Activity: Scan the material below for the string "none". Report every line that has it.

Extracted entries:
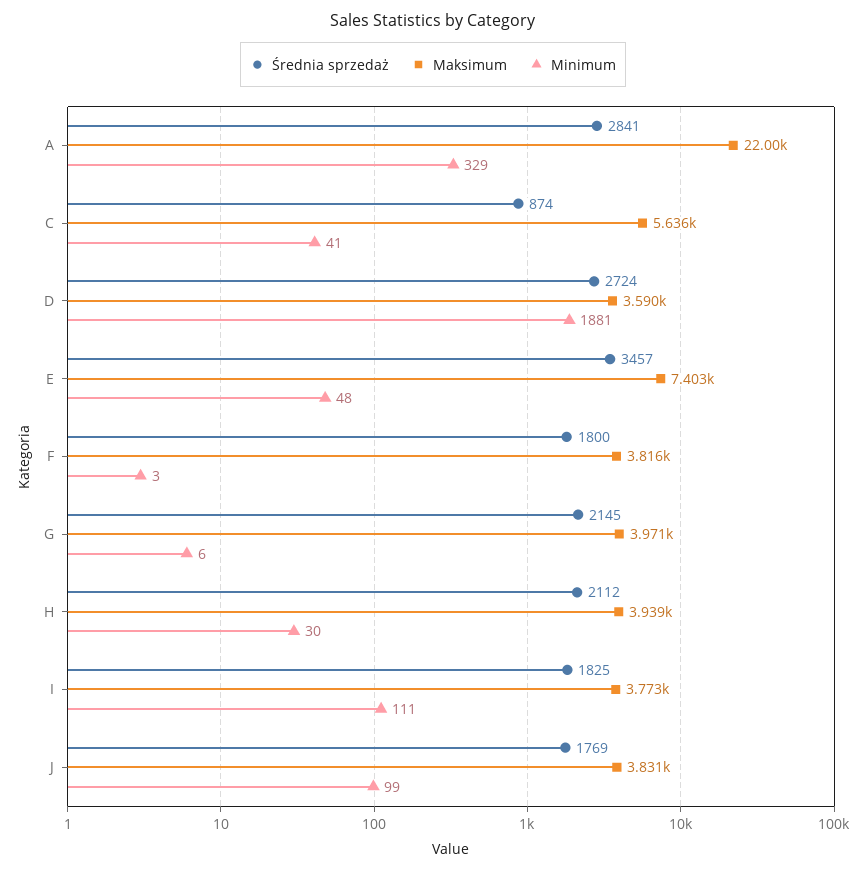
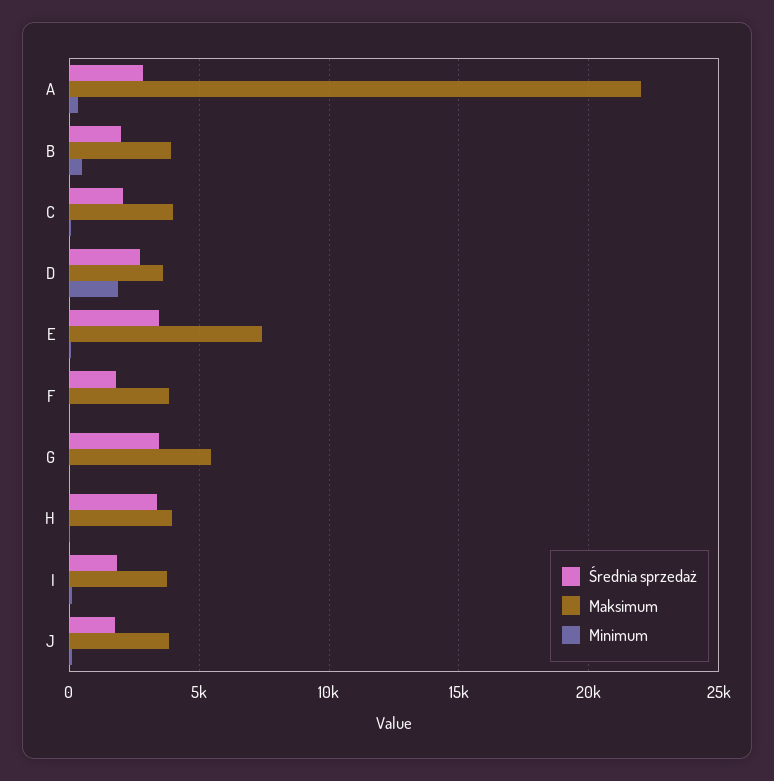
Średnia sprzedaż, C: 874 -> 2000
Maksimum, C: 5636 -> 4000
Średnia sprzedaż, G: 2145 -> 3500
Maksimum, G: 3971 -> 5500
Średnia sprzedaż, H: 2112 -> 3500
Średnia sprzedaż, B: none -> 2000
Maksimum, B: none -> 4000
Minimum, B: none -> 500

Answer for this exercise:
Średnia sprzedaż, B: none -> 2000
Maksimum, B: none -> 4000
Minimum, B: none -> 500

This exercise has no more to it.